CNN Indonesia | Jumat, 22/05/2020 18:05 WIB
Warga saat menerima uang Bantuan Langsung Tunai (BLT) dana desa di Balai desa Janti, Waru, Sidoarjo, Jawa Timur, Kamis (14/5/2020). Bantuan langsung tunai (BLT) dari pemerintah melalui Kementerian Desa, Pembangunan Daerah Tertinggal, dan Transmigrasi  sebesar Rp600 ribu perbulan selama tiga bulan diberikan kepada warga miskin, orang sakit kronis bertahun-tahun, dan orang kehilangan pekerjaan karena pandemi Corona Virus Disease (COVID-19). ANTARA FOTO/Umarul Faruq/nz Menteri PDTT Abdul Halim Iskandar mengungkap ada pemda yang menahan agar dana desa yang terparkir di rekening daerah tak dicairkan.
(ANTARA FOTO/Umarul Faruq).
Jakarta, CNN Indonesia -- Kementerian Desa, Pembangunan Daerah Tertinggal dan Transmigrasi (PDTT) mengingatkan Pemerintah Daerah (pemda) untuk tak menahan pencairan bantuan langsung tunai (BLT) dana desa yang ditargetkan diterima sebanyak 12 juta Keluarga Penerima Bantuan (KPB).

Menteri PDTT Abdul Halim Iskandar mengungkap ada Pemda yang menahan agar dana desa yang terparkir di rekening daerah tak dicairkan.


"Saya berharap Bupati dan Walikota melepas (kewenangan) sepenuhnya kepada desa agar desa melakukan percepatan BLT desa, jangan dihambat, banyak aturan. Saya dengar ada desa yang sudah mau cair semua (dana) tapi kepala daerah menghentikan dengan berbagai alasan. Ini kami harapkan jangan terjadi, kasihan," ungkapnya lewat video conference pada Jumat (22/5).

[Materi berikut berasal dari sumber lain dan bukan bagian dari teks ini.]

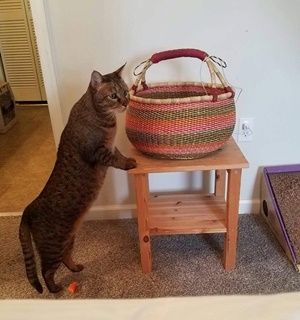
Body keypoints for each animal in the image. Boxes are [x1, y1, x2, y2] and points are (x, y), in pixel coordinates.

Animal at [18, 65, 136, 296]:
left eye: (126, 92)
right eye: (113, 96)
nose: (126, 103)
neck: (105, 120)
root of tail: (29, 208)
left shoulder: (110, 146)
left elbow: (119, 154)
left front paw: (128, 159)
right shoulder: (99, 153)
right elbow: (116, 160)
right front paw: (129, 164)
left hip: (68, 239)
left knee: (65, 258)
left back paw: (75, 268)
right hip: (53, 244)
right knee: (46, 271)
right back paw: (55, 289)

Ia menyayangkan Pemda yang tak mendelegasikan kewenangan pencairan dana BLT kepada perangkat desa sehingga proses pencairan dana desa pun terhambat. Per Jumat (22/5), baru sekitar 3.802.367 keluarga miskin yang menerima BLT dari total target 12 juta KPM atau di kisaran 31,6 persen.

Abdul menyebut banyak kepala daerah yang menginginkan pemberian BLT dan bantuan sembako dilakukan bersamaan, ini menyebabkan maraknya pemarkiran dana desa di rekening Pemda. 

Ia menilai kedua program bantuan pemerintah tersebut tak perlu dilakukan berbarengan. Dia mengimbau desa yang telah siap mencairkan BLT dana desa untuk langsung menyalurkannya kepada KPM mengingat perayaan Lebaran pun kian dekat.

"Kadang masalah itu ada di daerah di mana Bupati Walikota menginginkan adanya kesamaan penyaluran bansos tunai dan pangan, sehingga dana desa ditahan. Maksud kami jangan begitu, kalau desa siap ya biarkan desa menyalurkan," ucapnya.


Abdul menjelaskan kendala lainnya yaitu belum dilaksanakannya musyawarah desa khusus (musdesus) untuk menentukan siapa saja KPM di desa terkait. Banyak desa, sambung dia, yang merasa tak membutuhkan BLT sebab warganya tak mengalami dampak dari pandemi virus corona.


Namun, ia berharap perangkat desa dapat menyelesaikan musdesus sesegera mungkin agar dana BLT dapat dikirimkan ke rekening daerah yang dapat segera dicairkan jika dibutuhkan.

"Saya tekankan, apapun kondisinya harus musdesus. Paling tidak harus sudah mengalokasikan BLT desa di APBDes, supaya pagu ada dan tinggal menyalurkan kalau menemukan warga terdampak. Kalau tidak kepake tidak apa-apa, nanti akan ada penyesuaian," pungkasnya.